Dollars and sense at Hillpoint

Published 10:49 pm Tuesday, May 27, 2014

Kadience Jones, Donna Pierre, Haylee Bergerlo and Chandira James join in a craft activity during Hillpoint Elementary School’s Economics Fair Tuesday.

Kadience Jones, Donna Pierre, Haylee Bergerlo and Chandira James join in a craft activity during Hillpoint Elementary School’s Economics Fair Tuesday.

An event at Hillpoint Elementary School on Tuesday helped prepare students for the world of earning, saving and spending.

During class, second-graders have been earning “tickets” for exemplary behavior and conscientiousness.

“Today, they take their tickets, and they can purchase goods and services,” teacher Chloricia Meyers said, explaining the Economics Fair.

Newsletter

Email newsletter signup

To stretch a simile, the second-grade hall was like the Agora marketplace of ancient Greece: Student merchants — after being student producers earlier — sold a variety of wares.

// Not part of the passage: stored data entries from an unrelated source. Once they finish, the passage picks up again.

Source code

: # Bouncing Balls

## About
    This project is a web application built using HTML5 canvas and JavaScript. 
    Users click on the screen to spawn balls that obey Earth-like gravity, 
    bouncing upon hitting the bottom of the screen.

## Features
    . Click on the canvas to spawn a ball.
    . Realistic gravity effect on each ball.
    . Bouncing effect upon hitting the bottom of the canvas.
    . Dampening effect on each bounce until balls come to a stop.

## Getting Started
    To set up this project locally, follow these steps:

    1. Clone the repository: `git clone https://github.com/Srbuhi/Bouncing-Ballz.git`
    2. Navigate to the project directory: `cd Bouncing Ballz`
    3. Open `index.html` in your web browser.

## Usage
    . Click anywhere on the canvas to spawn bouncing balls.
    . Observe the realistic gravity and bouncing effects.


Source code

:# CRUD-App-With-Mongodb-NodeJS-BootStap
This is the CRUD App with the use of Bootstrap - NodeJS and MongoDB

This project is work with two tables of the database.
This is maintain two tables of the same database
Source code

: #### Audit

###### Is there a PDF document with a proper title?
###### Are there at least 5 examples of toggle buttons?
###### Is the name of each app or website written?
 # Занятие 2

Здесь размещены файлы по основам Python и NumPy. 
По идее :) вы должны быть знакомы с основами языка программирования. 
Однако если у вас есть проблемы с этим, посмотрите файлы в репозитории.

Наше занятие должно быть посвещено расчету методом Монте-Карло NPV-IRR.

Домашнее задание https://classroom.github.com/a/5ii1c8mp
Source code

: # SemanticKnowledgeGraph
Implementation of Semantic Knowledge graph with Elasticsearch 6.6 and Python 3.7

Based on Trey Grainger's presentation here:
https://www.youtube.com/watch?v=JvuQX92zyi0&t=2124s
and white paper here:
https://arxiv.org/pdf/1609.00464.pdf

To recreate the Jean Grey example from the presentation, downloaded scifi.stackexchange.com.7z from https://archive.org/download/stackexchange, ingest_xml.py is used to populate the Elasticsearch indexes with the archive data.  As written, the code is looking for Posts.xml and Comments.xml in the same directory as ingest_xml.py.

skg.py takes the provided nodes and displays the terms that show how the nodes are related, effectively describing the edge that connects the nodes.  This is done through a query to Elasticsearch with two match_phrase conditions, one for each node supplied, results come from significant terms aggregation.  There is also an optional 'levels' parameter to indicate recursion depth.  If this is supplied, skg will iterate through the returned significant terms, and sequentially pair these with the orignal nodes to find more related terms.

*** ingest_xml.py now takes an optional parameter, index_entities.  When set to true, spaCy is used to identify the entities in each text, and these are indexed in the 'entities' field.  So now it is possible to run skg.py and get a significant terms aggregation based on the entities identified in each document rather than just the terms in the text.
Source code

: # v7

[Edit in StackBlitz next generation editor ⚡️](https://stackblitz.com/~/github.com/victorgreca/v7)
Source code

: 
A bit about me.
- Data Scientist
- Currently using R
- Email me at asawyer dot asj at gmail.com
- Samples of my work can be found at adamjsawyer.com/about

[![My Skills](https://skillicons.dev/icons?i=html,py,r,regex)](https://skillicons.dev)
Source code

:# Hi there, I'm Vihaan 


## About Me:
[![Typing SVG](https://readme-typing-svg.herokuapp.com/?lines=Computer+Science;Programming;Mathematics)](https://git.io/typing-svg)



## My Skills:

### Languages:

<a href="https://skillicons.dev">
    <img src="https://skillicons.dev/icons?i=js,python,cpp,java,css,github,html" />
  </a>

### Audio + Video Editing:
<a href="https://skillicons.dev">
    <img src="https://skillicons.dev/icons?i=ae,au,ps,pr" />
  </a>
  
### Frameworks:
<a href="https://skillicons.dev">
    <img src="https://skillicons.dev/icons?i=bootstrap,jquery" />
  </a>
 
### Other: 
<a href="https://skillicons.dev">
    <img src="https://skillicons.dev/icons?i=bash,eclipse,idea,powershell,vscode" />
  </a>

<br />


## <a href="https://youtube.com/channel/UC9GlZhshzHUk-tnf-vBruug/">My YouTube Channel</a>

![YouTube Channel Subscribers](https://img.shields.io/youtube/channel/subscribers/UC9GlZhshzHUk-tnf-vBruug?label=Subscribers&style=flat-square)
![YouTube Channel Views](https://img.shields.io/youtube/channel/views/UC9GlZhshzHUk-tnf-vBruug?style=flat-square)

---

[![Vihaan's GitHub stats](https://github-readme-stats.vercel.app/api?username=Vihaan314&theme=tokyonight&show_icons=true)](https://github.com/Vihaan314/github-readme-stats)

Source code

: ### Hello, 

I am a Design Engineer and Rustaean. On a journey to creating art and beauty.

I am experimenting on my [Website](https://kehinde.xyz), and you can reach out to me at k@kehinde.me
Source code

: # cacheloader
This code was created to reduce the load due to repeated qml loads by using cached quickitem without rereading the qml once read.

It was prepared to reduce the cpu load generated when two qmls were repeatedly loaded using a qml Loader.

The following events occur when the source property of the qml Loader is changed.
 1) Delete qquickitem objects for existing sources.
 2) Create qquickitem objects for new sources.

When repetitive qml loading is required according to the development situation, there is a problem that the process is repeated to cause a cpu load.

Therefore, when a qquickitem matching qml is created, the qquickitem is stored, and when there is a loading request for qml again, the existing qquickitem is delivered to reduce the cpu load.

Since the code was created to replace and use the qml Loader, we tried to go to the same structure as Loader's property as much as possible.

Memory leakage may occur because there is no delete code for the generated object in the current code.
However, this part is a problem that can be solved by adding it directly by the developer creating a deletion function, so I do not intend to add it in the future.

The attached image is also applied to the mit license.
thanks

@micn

Mrs. Breland’s class had put together some “peanut-friendly trail mix,” and Ms. Wooding’s students made lemonade.

In Mrs. Cameron’s class, they had strung bracelets. Mrs. Riley led her students in producing “pencil snakes.” Ms. Wood’s students offered face painting at the fair, and Meyers’ little capitalists made foam art.

“Stalls” lined the hall and also outside the building. One classroom was given over to dancing — it was pay-to-play there, as well — and two were set up as quiet rooms, where those out of dough could read for a few minutes and replenish their rolls.

“We have also learned about citizenship and responsibility,” Meyers said. “When they earn tickets, they have to be responsible. We also talked about self-discipline and self-reliance. It ties in with our SOLs (Standards of Learning).”

Students also broached the subject of scarcity, according to teacher Sarah Wood, Hillpoint’s second-grade chair.

For instance, when there is no more trail mix to go around, they have to come to terms with the fact that it’s a scarce resource, and perhaps wait for some more to be produced.

Another concept Wood cited is consumer choice. Students had only so many tickets, so they had to carefully select what to buy.

Marketing and advertising were also involved, with students promoting their wares to generate sales.

Economic principles begin being taught in kindergarten, Wood said, when students learn about needs and wants.

“Then it’s goods and services in first grade,” she said. “So we are just building on their knowledge, and adding to it.”

Some of the second-graders already knew at least a little about earning and spending. Kori Young said she helps her dad mow the lawn for pocket money, while Alexis Drayton helps her mom clean up.

“I’m saving for an iPhone 5,” Alexis said.